Whatever the political whys and wherefores, Handke's work has found its defenders. Ben again:

Nobel Laureate playwright and novelist, Elfriede Jelinik and others have signed a petition against what they term censorship. ...I'm quite moved by the last paragraph of the petition:

"[Handke's] ouevre, fortunately, doesn't need us to defend it. It ignores opinions. It is there, rich and quiet, vast and alive. It will not have 'the last word', besides, it doesn't seek to have it. It awaits nothing. It gives no response. Those who do not understand everything beforehand will savour finding it."

4 comments:

DL said...

Alison .... maybe you did it on purpose... but in this case it would be "la grande affaire " not "le".
:)
Not that it matters.

Alison Croggon said...

Oh these gendered languages! They're so confusing to us Angles!

My French is non existent, which I guess is obvious. I suppose I thought since Handke was a boy it would be male. Thanks for the correction, Dorothy

Anonymous said...

i just heard of this...im outraged that Handke is being pilloried because he attended milosevic's funeral...What ever happened to freedom of speech? But whats more the Milosevic story youve heard is not what really happened.

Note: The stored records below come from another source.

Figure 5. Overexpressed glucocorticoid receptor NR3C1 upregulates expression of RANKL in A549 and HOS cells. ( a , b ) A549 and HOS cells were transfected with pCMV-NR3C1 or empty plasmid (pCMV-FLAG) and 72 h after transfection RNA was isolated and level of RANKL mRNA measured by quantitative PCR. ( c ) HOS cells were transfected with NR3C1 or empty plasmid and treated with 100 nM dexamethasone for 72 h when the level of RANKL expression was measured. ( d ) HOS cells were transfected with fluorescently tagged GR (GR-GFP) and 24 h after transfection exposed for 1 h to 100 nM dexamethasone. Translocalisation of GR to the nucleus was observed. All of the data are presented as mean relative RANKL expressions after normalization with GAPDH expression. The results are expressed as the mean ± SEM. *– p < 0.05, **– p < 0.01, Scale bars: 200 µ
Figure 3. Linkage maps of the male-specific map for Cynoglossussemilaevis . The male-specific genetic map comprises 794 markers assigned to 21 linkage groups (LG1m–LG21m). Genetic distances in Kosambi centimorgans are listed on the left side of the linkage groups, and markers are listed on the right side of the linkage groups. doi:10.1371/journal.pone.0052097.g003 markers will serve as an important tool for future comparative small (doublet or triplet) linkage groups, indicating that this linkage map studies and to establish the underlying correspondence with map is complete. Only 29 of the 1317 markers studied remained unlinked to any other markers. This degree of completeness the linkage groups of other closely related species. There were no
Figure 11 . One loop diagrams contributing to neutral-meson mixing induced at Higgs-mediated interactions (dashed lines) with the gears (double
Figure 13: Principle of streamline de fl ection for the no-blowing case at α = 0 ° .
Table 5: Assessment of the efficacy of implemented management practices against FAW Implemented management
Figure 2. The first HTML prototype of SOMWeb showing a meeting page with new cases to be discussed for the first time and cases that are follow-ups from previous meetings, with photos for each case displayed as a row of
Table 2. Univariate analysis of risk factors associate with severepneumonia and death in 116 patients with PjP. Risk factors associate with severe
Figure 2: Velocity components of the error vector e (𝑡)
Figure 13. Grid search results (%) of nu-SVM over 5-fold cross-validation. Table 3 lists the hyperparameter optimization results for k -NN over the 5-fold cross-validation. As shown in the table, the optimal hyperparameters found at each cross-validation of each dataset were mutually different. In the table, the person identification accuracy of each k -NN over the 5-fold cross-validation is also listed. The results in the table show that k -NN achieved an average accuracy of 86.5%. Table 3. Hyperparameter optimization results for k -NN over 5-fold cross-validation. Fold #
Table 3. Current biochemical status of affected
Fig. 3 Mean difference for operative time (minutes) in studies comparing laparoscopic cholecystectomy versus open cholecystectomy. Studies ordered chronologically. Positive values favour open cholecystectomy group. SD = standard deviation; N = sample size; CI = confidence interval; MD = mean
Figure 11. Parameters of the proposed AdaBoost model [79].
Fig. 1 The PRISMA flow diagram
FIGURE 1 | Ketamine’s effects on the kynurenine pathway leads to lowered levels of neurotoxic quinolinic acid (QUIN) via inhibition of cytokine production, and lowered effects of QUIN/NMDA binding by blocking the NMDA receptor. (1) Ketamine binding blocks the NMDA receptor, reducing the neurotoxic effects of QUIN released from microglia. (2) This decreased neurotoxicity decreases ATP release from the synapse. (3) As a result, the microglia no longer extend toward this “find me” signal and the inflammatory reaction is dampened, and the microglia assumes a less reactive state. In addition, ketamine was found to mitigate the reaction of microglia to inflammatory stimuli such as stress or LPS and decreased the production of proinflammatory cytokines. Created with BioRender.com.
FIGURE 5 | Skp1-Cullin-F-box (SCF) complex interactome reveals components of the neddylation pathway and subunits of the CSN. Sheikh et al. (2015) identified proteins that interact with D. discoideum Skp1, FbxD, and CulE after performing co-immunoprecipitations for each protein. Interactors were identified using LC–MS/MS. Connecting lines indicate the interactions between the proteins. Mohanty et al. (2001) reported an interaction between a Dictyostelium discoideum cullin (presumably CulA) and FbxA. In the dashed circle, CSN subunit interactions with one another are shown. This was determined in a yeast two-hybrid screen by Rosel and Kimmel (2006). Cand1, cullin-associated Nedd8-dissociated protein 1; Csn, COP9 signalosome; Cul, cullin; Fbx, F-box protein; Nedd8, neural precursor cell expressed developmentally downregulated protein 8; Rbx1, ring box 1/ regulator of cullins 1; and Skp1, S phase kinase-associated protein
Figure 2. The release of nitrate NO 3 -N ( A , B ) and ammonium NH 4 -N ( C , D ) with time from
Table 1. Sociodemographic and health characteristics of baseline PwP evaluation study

In fact, Milosevic was one of the earlier victims of US/NATO's humanitarian warfare program. His crime? Defending his country against western agression. The trial that wsa conducted against him turned into a farce, as Milosevic was able to not only answer his persecutors, but in one case a prosecution witness said he ahd been tortuered to lie and ended up supporting Milosevic;
http://www3.sympatico.ca/sr.gowans/markovic.html

On Srebrenica, the following analysis is relevant:
http://www.srebrenica-report.com/conclusions.htm

If Rachel Corrie has been demonised for he defence of palestinians, even more has Milosevic bee a victim of the media-spun lies of the western power elites.

Handke is to be congratulated for seeing thru the media lies.
Dont be fooled.
Brian Souter
Australia

Alison Croggon said...

Cross posting here from Garrett's blog, as I see you've posted here as well -

I'm sorry, I just can't swallow Milosevic as victim. I agree that the tragedy of the Balkans was manipulated by the US and NATO in ways that have become depressingly familiar. Most certainly, there is a good argument that if Milosevic was brought to justice, so should have been Radovan Karadzic and Ratko Mladic, and Tudjman, the president of Croatia, and various other thugs. And equally culpable - for their unnecessary bombing of Serbia, which killed thousands of people with cluster bombs, depleted uranium, and so on and so on - are Blair and Clinton, who will never face a War Crimes Tribunal of any sort. But Milosevic's dream of Greater Serbia was always, from the early 1980s, an ugly and murderous one. That others had ugly and murderous ambitions does not absolve Milosevic from the guilt of his.

And - to return to the question at hand - whatever Handke believes, and clearly I differ with him on this question, I don't accept that his work should be blackballed.